▸ **Stored dataset entries**
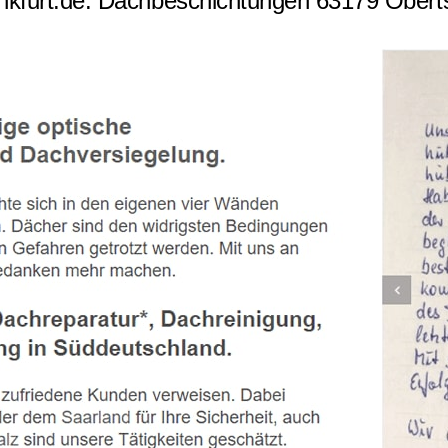
kfurt.de: Dachbeschichtungen 63179 Obertsha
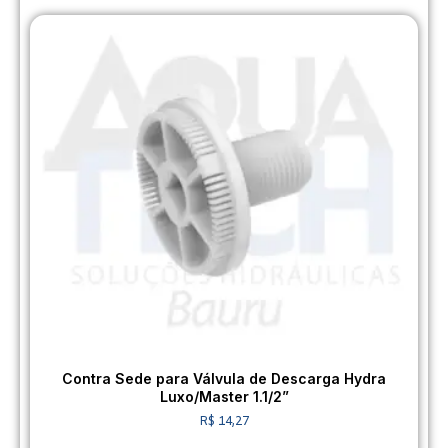
Contra Sede para Válvula de Descarga Hydra
Luxo/Master 1.1/2”
R$
14,27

▸ **Task**
Give the lines above as a JSON list of strings, one string per line, with blank lines left out. Leave the pictures out of your answer.

▸ **Expected answer**
[
  "kfurt.de: Dachbeschichtungen 63179 Obertsha",
  "Contra Sede para Válvula de Descarga Hydra",
  "Luxo/Master 1.1/2”",
  "R$",
  "14,27"
]